Chinches hay en todas partes y en todos los grupos, animales y humanos. Son esos de los que solemos decir: “¡Me está quemando la sangre!”. O una expresión equivalente más sonora que esa. Me gusta observar a la gente. Y supongo que alguno, despistado, también me observa a mí. Y observando, observando me parece haber constatado las causas por las que los chinches sociales lo son. Como mi observación es, sin duda, muy reducida, me gustaría que alguno de mis lectores me ayudase con sus conclusiones a enriquecer mi cuadro.    
Hay chinches de nacimiento: han nacido, parece ser, para picar. Lo hacen como respirar, es decir, sin darse cuenta. Son los que critican todo, lo saben todo, corrigen todo, son los primeros en saber todo… Han nacido dictadores. Y usan el rebenque para hacer sentir quién lleva el látigo. Hay chinches en las familias, entre hermanos, en las pandillas, en las clases, en las agrupaciones de cualquier tipo. O han nacido chistosos. Y gozan con que les rían sus picotazos. Hasta puede ser alguno de estos sea ingenioso: estos no tienen cura, porque viven y perviven sin enterarse de que sus gracias tiene una sal que quema.

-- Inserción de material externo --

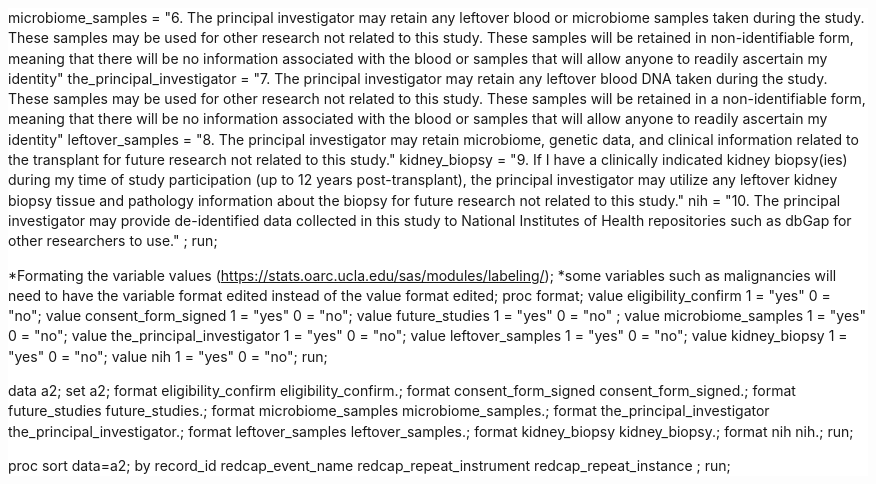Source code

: microbiome_samples = "6. The principal investigator may retain any leftover blood or microbiome samples taken during the study. These samples may be used for other research not related to this study. These samples will be retained in non-identifiable form, meaning that there will be no information associated with the blood or samples that will allow anyone to readily ascertain my identity"
the_principal_investigator = "7. The principal investigator may retain any leftover blood DNA taken during the study. These samples may be used for other research not related to this study. These samples will be retained in a non-identifiable form, meaning that there will be no information associated with the blood or samples that will allow anyone to readily ascertain my identity"
leftover_samples = "8. The principal investigator may retain microbiome, genetic data, and clinical information related to the transplant for future research not related to this study."
kidney_biopsy = "9. If I have a clinically indicated kidney biopsy(ies) during my time of study participation (up to 12 years post-transplant), the principal investigator may utilize any leftover kidney biopsy tissue and pathology information about the biopsy for future research not related to this study."
nih = "10. The principal investigator may provide de-identified data collected in this study to National Institutes of Health repositories such as dbGap for other researchers to use."
;
run;

*Formating the variable values (https://stats.oarc.ucla.edu/sas/modules/labeling/);
*some variables such as malignancies will need to have the variable format edited instead of the value format edited; 
proc format;
value	eligibility_confirm	1 = "yes" 0 = "no";
value	consent_form_signed	1 = "yes" 0	= "no";
value	future_studies	1 = "yes" 0 = "no" ;
value	microbiome_samples 1 = "yes" 0 = "no";
value	the_principal_investigator 1 = "yes" 0 = "no";
value	leftover_samples 1 = "yes" 0 = "no";
value	kidney_biopsy 1 = "yes" 0 = "no";
value	nih	1 = "yes" 0 = "no";
run;
					
data a2;
set a2;
format eligibility_confirm eligibility_confirm.;
format consent_form_signed consent_form_signed.;
format future_studies future_studies.;
format microbiome_samples microbiome_samples.;
format the_principal_investigator the_principal_investigator.;
format leftover_samples leftover_samples.;
format kidney_biopsy kidney_biopsy.;
format nih nih.;
run;					

proc sort data=a2;
by 
record_id
redcap_event_name
redcap_repeat_instrument
redcap_repeat_instance
;
run;
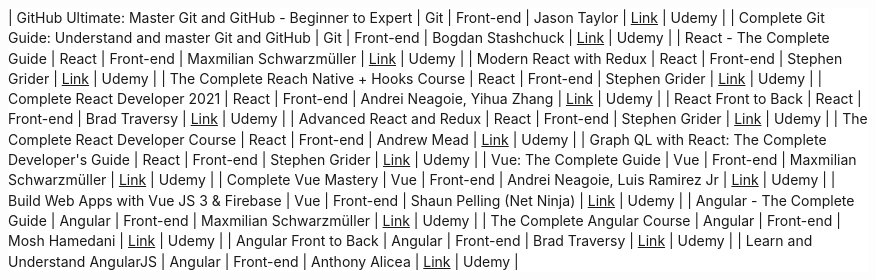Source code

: | GitHub Ultimate: Master Git and GitHub - Beginner to Expert  | Git                    | Front-end | Jason Taylor                      | [Link](https://www.udemy.com/course/github-ultimate)                                                                                                                                    | Udemy    |
| Complete Git Guide: Understand and master Git and GitHub     | Git                    | Front-end | Bogdan Stashchuck                 | [Link](https://www.udemy.com/course/git-and-github-complete-guide/)                                                                                                                     | Udemy    |
| React - The Complete Guide                                   | React                  | Front-end | Maxmilian Schwarzmüller           | [Link](https://www.udemy.com/course/react-the-complete-guide-incl-redux/)                                                                                                               | Udemy    |
| Modern React with Redux                                      | React                  | Front-end | Stephen Grider                    | [Link](https://www.udemy.com/course/react-redux/)                                                                                                                                       | Udemy    |
| The Complete Reach Native + Hooks Course                     | React                  | Front-end | Stephen Grider                    | [Link](https://www.udemy.com/course/the-complete-react-native-and-redux-course/)                                                                                                        | Udemy    |
| Complete React Developer 2021                                | React                  | Front-end | Andrei Neagoie, Yihua Zhang       | [Link](https://www.udemy.com/course/complete-react-developer-zero-to-mastery/)                                                                                                          | Udemy    |
| React Front to Back                                          | React                  | Front-end | Brad Traversy                     | [Link](https://www.udemy.com/course/modern-react-front-to-back/)                                                                                                                        | Udemy    |
| Advanced React and Redux                                     | React                  | Front-end | Stephen Grider                    | [Link](https://www.udemy.com/course/react-redux-tutorial/)                                                                                                                              | Udemy    |
| The Complete React Developer Course                          | React                  | Front-end | Andrew Mead                       | [Link](https://www.udemy.com/course/react-2nd-edition)                                                                                                                                  | Udemy    |
| Graph QL with React: The Complete Developer's Guide          | React                  | Front-end | Stephen Grider                    | [Link](https://www.udemy.com/course/graphql-with-react-course/)                                                                                                                         | Udemy    |
| Vue: The Complete Guide                                      | Vue                    | Front-end | Maxmilian Schwarzmüller           | [Link](https://www.udemy.com/course/vuejs-2-the-complete-guide/)                                                                                                                        | Udemy    |
| Complete Vue Mastery                                         | Vue                    | Front-end | Andrei Neagoie, Luis Ramirez Jr   | [Link](https://www.udemy.com/course/complete-vue-js-developer-zero-to-mastery-vuex/)                                                                                                    | Udemy    |
| Build Web Apps with Vue JS 3 & Firebase                      | Vue                    | Front-end | Shaun Pelling (Net Ninja)         | [Link](https://www.udemy.com/course/build-web-apps-with-vuejs-firebase)                                                                                                                 | Udemy    |
| Angular - The Complete Guide                                 | Angular                | Front-end | Maxmilian Schwarzmüller           | [Link](https://www.udemy.com/course/the-complete-guide-to-angular-2/)                                                                                                                   | Udemy    |
| The Complete Angular Course                                  | Angular                | Front-end | Mosh Hamedani                     | [Link](https://www.udemy.com/course/the-complete-angular-master-class/)                                                                                                                 | Udemy    |
| Angular Front to Back                                        | Angular                | Front-end | Brad Traversy                     | [Link](https://www.udemy.com/course/angular-4-front-to-back/)                                                                                                                           | Udemy    |
| Learn and Understand AngularJS                               | Angular                | Front-end | Anthony Alicea                    | [Link](https://www.udemy.com/course/learn-angularjs/)                                                                                                                                   | Udemy    |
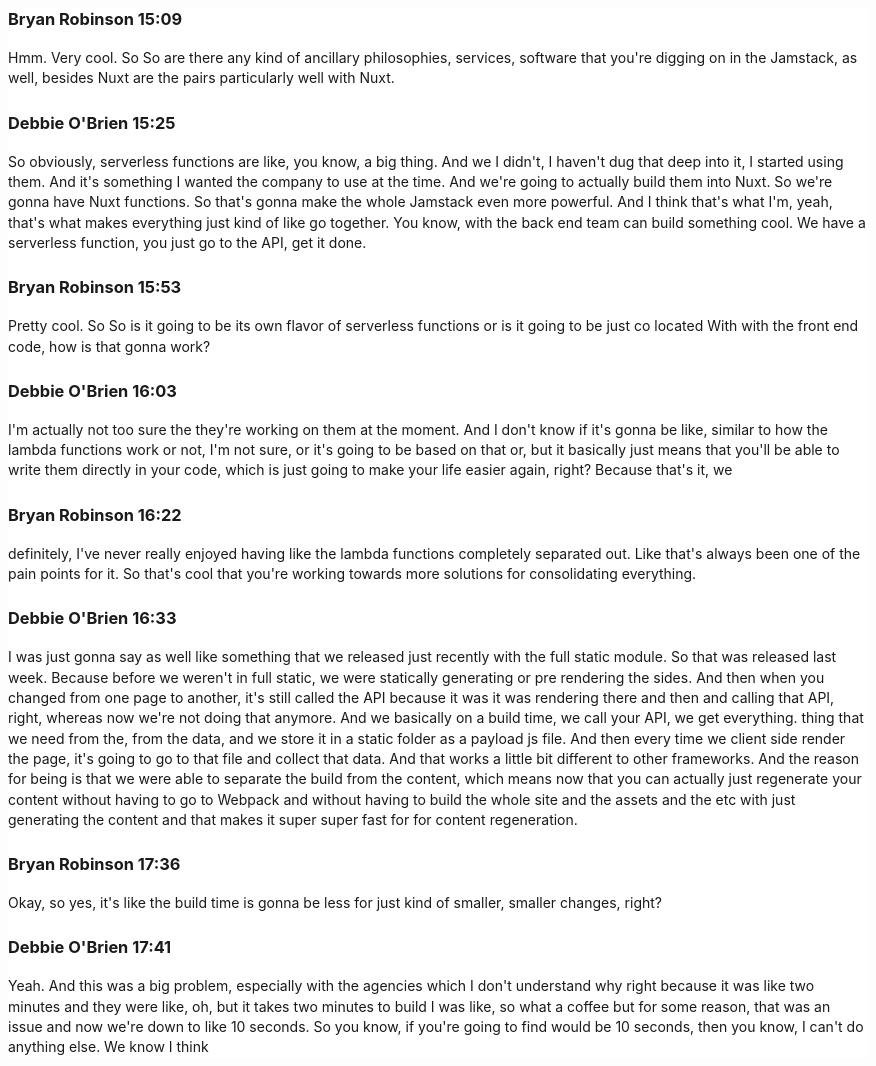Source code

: ### Bryan Robinson  15:09  
Hmm. Very cool. So So are there any kind of ancillary philosophies, services, software that you're digging on in the Jamstack, as well, besides Nuxt are the pairs particularly well with Nuxt.

### Debbie O'Brien  15:25  
So obviously, serverless functions are like, you know, a big thing. And we I didn't, I haven't dug that deep into it, I started using them. And it's something I wanted the company to use at the time. And we're going to actually build them into Nuxt. So we're gonna have Nuxt functions. So that's gonna make the whole Jamstack even more powerful. And I think that's what I'm, yeah, that's what makes everything just kind of like go together. You know, with the back end team can build something cool. We have a serverless function, you just go to the API, get it done.

### Bryan Robinson  15:53  
Pretty cool. So So is it going to be its own flavor of serverless functions or is it going to be just co located With with the front end code, how is that gonna work?

### Debbie O'Brien  16:03  
I'm actually not too sure the they're working on them at the moment. And I don't know if it's gonna be like, similar to how the lambda functions work or not, I'm not sure, or it's going to be based on that or, but it basically just means that you'll be able to write them directly in your code, which is just going to make your life easier again, right? Because that's it, we

### Bryan Robinson  16:22  
definitely, I've never really enjoyed having like the lambda functions completely separated out. Like that's always been one of the pain points for it. So that's cool that you're working towards more solutions for consolidating everything.

### Debbie O'Brien  16:33  
I was just gonna say as well like something that we released just recently with the full static module. So that was released last week. Because before we weren't in full static, we were statically generating or pre rendering the sides. And then when you changed from one page to another, it's still called the API because it was it was rendering there and then and calling that API, right, whereas now we're not doing that anymore. And we basically on a build time, we call your API, we get everything. thing that we need from the, from the data, and we store it in a static folder as a payload js file. And then every time we client side render the page, it's going to go to that file and collect that data. And that works a little bit different to other frameworks. And the reason for being is that we were able to separate the build from the content, which means now that you can actually just regenerate your content without having to go to Webpack and without having to build the whole site and the assets and the etc with just generating the content and that makes it super super fast for for content regeneration.

### Bryan Robinson  17:36  
Okay, so yes, it's like the build time is gonna be less for just kind of smaller, smaller changes, right?

### Debbie O'Brien  17:41  
Yeah. And this was a big problem, especially with the agencies which I don't understand why right because it was like two minutes and they were like, oh, but it takes two minutes to build I was like, so what a coffee but for some reason, that was an issue and now we're down to like 10 seconds. So you know, if you're going to find would be 10 seconds, then you know, I can't do anything else. We know I think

Hay chinches amargados. En el mundo del trabajo, en las relaciones sociales, intelectuales, comerciales… ¡y deportivas! Les fue mal aquello y se han envenenado para siempre y envenenan el aire con sus censuras, sus repulsas, sus anatemas…       
Hay chinches…
¿Hay remedio? ¡Claro que hay remedio! Un padre y una madre ecuánimes, justos, de mirada amplia, de afecto cálido, de humor templado, de comentario equilibrado, de trato amable producen hijos como ellos. Y si se dan cuenta de que alguno, desde la niñez, asoma su dardo afilado, saben acompañarlo sabiamente en la reflexión sobre la inoportunidad de lo dicho o lo injusto de lo comentado, sobre la grandeza de apreciar, el placer de comprender y la necesidad de respetar.